Tudo isto constitui as escrituras do Corpo Biográfico, que foi problematizado através do

mitema apresentado como representante do reservatório do imaginário de cada pesquisada.

Assim, o corpo pode ser comparado a uma "escritura de argila" (CREMA, 1998) que

revela o nosso texto mais concreto que está sempre sendo reescrito. À medida que as

intimações vão se apresentando a cada pessoa, novas escrituras são somadas ao Corpo

Biográfico, atribuindo outras tonalidades ao repertório gestual.
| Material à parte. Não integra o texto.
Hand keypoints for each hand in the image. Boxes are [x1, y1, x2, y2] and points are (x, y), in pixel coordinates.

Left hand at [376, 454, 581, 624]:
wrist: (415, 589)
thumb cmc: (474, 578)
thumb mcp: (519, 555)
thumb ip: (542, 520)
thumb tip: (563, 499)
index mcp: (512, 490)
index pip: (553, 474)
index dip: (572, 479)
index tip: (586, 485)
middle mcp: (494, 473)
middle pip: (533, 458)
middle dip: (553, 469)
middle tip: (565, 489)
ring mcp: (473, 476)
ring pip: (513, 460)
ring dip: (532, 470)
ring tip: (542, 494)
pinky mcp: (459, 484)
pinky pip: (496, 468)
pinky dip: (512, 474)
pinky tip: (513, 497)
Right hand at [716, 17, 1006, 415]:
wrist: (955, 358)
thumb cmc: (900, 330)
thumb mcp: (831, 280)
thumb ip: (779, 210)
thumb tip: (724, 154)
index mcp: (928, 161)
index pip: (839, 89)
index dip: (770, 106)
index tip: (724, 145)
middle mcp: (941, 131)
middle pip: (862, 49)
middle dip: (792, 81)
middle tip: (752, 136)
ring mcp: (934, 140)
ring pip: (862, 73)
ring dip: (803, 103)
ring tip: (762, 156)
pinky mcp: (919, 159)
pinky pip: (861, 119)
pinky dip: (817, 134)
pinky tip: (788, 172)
Diante disso é possível dizer que através da leitura dos gestos é possível encontrar os

indícios que fazem o sujeito (re)agir no contexto em que está inserido como porta de acesso às

escrituras que compõem o reservatório imaginário de cada ser humano. Além disso, o gesto é,

genuinamente, o Imaginário para Gilbert Durand (2002), por ser ele universal e atemporal.

Nesse sentido, a visibilização da memória inscrita no corpo legitimou o corpo como um

saber relevante, o qual se constitui num saber ser-fazer. Apresentando-se, assim, como uma

possibilidade para contemplar outra abordagem na formação inicial de professores.

Abordagem centrada no corpo como uma matéria sutil e sensível, tão importante quanto às

matérias pragmáticas e utilitárias e que precisa ser “acordada” e valorizada, para então,

repercutir nos projetos curriculares dos Cursos de Pedagogia.